What @hkvzjal mentioned, looks like what people called “Heisenberg problem” in programming, or simply " heisenbug", Heisenbug - Wikipedia
I wonder, how do you guys fixing heisenbug? Or, what may cause heisenbug and how to prevent heisenbug?
Thanks!
PS.
For example, most heisenbug" I encounters are usually caused by accidently access the memory address which should not be accessed, and somehow the compiler did not give warning or error messages. Such as accessing the 10th element of an array while the array only contain 9 elements. Or it can be the when defining a function it contain 5 arguments, but when calling the function we did not supply 5 arguments. Sometimes I found using ‘optional’ argument in a subroutine or function may cause heisenbug" too.
Some of the heisenbug" can be found and fixed by enabling check routine interfaces like below
Heisenbugs, by their very nature, are difficult to find. There is no generally applicable strategy to hunt them down. The common causes you mention and possibile remedies are definitely the things to look for but it remains hard labour.
ei0=-1.d8; ei1=1.d8
de=1.d8
ikgap(1:3)=1
do ik=1,nkpt
ed0=-1.d8; ed1=1.d8
do ist=1,nstsv
e=evalsv(ist,ik)
if (e <= efermi) then
if (e > ed0) ed0=e
if (e > ei0) then
! transfer is a workaround for a bug in Intel Fortran versions 17 and 18
ikgap(1)=transfer(ik,ik)
ei0=e
end if
else
if (e < ed1) ed1=e
if (e < ei1) then
ikgap(2)=ik
ei1=e
end if
end if
end do
e=ed1-ed0
if (e < de) then
ikgap(3)=ik
de=e
end if
end do
The line after the comment should read:
ikgap(1)=ik
However this results in nonsensical output with Intel compilers version 17 and 18 with optimization -O2 and higher. The bug vanishes if you put in a print statement.
I think we found this by just commenting out various lines.
I didn’t really say that. What I said was that printing is not always a valid debugging method in Fortran —since printing is a side effect and those are not allowed in pure procedures.
I actually tend to use print*, exclusively for debugging, and write (... for proper output —unless the procedure is pure, in which case I try the debugger route.
(Even in Go, which has the superb delve, I tend to use fmt.Println for debugging and fmt.Printf for proper output)
In regards to heisenbugs, the one that puzzles me the most, is when compiling involves multiple libraries (with their own modules, etc.), and the bug is likely in the compiler… But as you try to create a MRE, the bug disappears.
My feeling from my experience is that heisenbugs (*) (I didn’t know the name, btw) are most of time compiler bugs.

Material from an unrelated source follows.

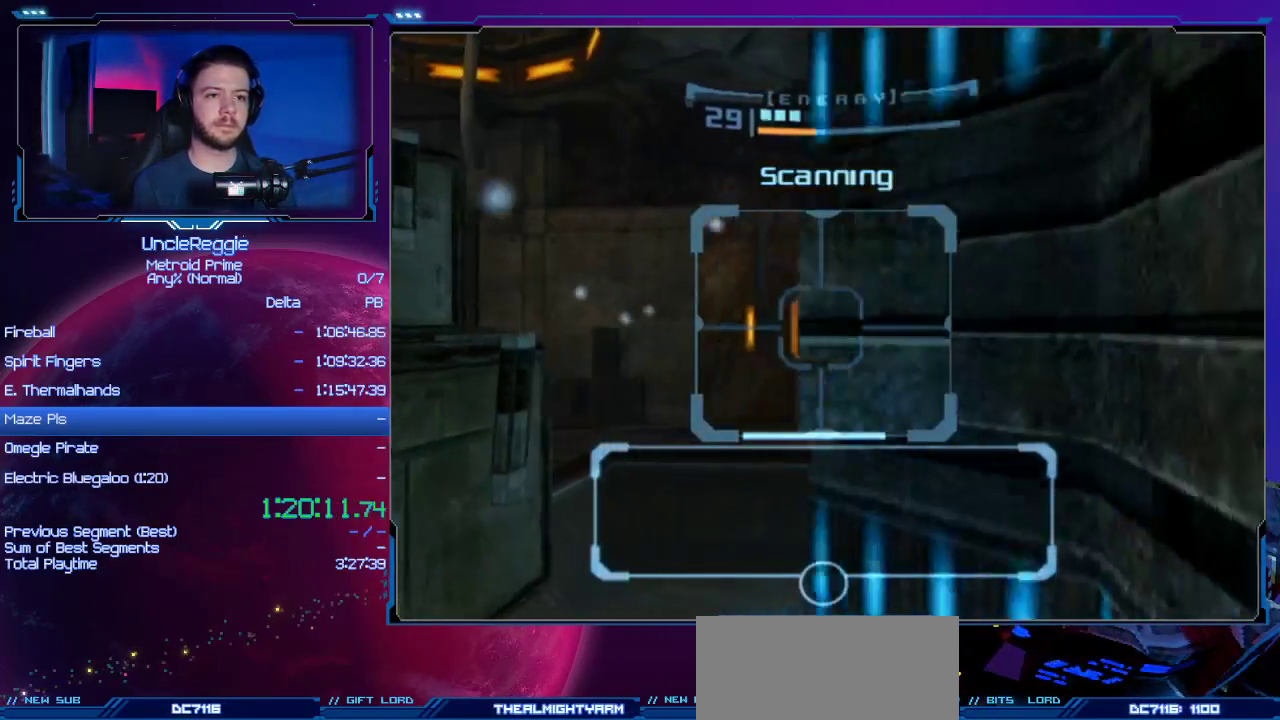
{"buttons": [], "left_stick": "center", "right_stick": "center", "events": [[367, "A", "down"], [401, "left_stick", "center"], [451, "A", "up"], [484, "L1", "up"]]}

(*) if it means bugs that vanish in debug mode with all checkings enabled, AND which have not the same behavior with some inserted prints (or whatever statement that is not supposed to fix anything)
I have found a few compiler bugs like this, but in my case the vast majority of my own heisenbugs are code errors, that is programmer errors, that are not caught during compilation or during runtime. These are usually array bounds errors, but where the error is obscured somehow from the compiler (e.g. assumed size declarations, or explicit shape declarations with incorrect array bounds, or mismatched arguments with external subprograms). With f90 and later, another type of error like this is an incorrect intent(out) declaration which should be intent(inout), or a pointer assignment that points to a compiler generated temporary instead of the expected target. These are programmer errors, not compiler errors, but they can be difficult to locate because changing compiler options can make the symptoms vanish while leaving the error still in the code.

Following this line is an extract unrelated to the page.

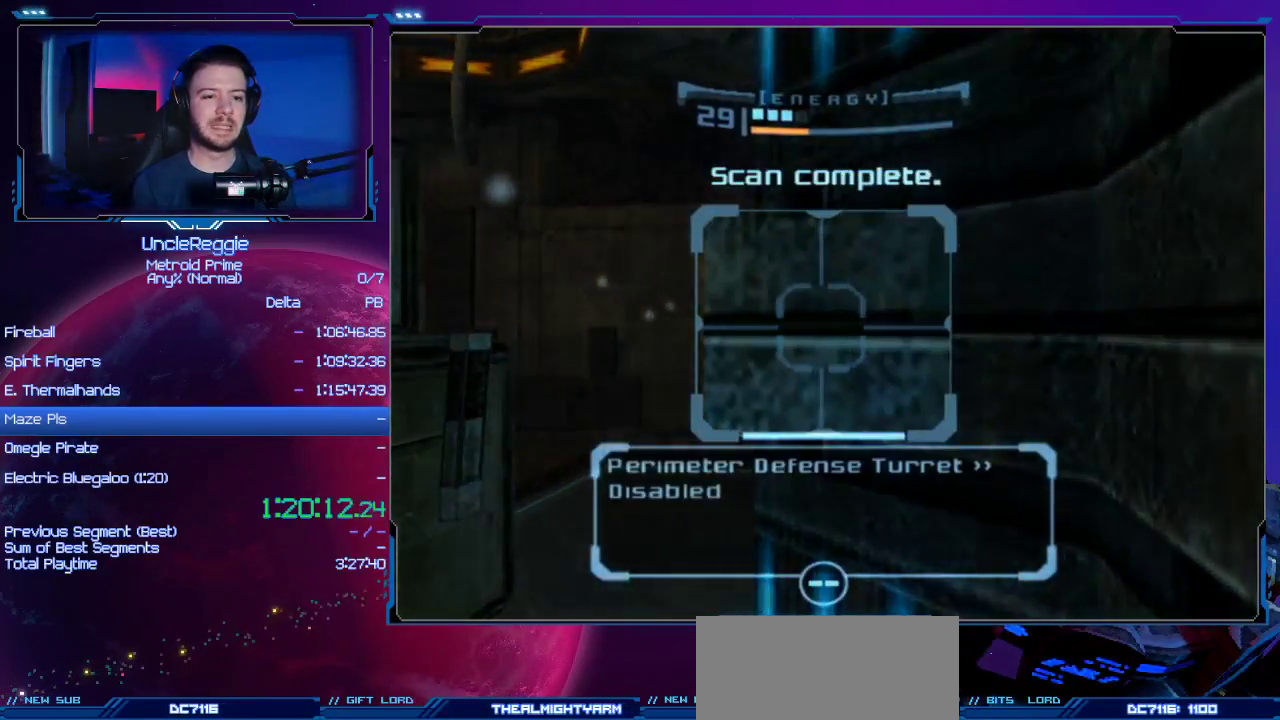
{"buttons": [], "left_stick": "center", "right_stick": "center", "events": [[50, "A", "down"], [83, "B", "down"], [117, "B", "up"], [117, "left_stick", "left"], [150, "A", "up"], [200, "A", "down"], [233, "B", "down"], [300, "B", "up"], [334, "A", "up"], [484, "left_stick", "center"]]}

On the other hand, I still have relatively simple looking code that uses parameterized data types that does not compile correctly on popular compilers. I also have similar issues with some object-oriented code. These are in fact compiler errors, not programmer errors, so these certainly do exist, even after a couple of decades since they were identified.
Pretty much the same experience. If it goes away with a print statement it is usually because of a shift in memory and it is likely array bound or type mismatch. Modules help to greatly reduce the mismatch issues. Sometimes it goes away because the print statement causes certain optimizations to go off but if the problem lingers and you do not find the error in the code the best tool in many circumstances is multiple compilers. If you have access to three or four compiles and the error only occurs on one of them it is a good time to access the bug reports if possible (I really like gfortran using bugzilla for that reason. It is easier to search with and accessible than most compiler bug trackers). So accessible bug trackers and multiple compilers help a lot. I used to teach a in-house Totalview class and vendor tools and external tools like valgrind can be great but I almost always start with print statements and deleting blocks of code. In my opinion debuggers are best used when looking for logic problems. As soon as memory is being clobbered or working with a compiler bug I have found myself debugging the debugger more than the code I am working on if I jump to a debugger first.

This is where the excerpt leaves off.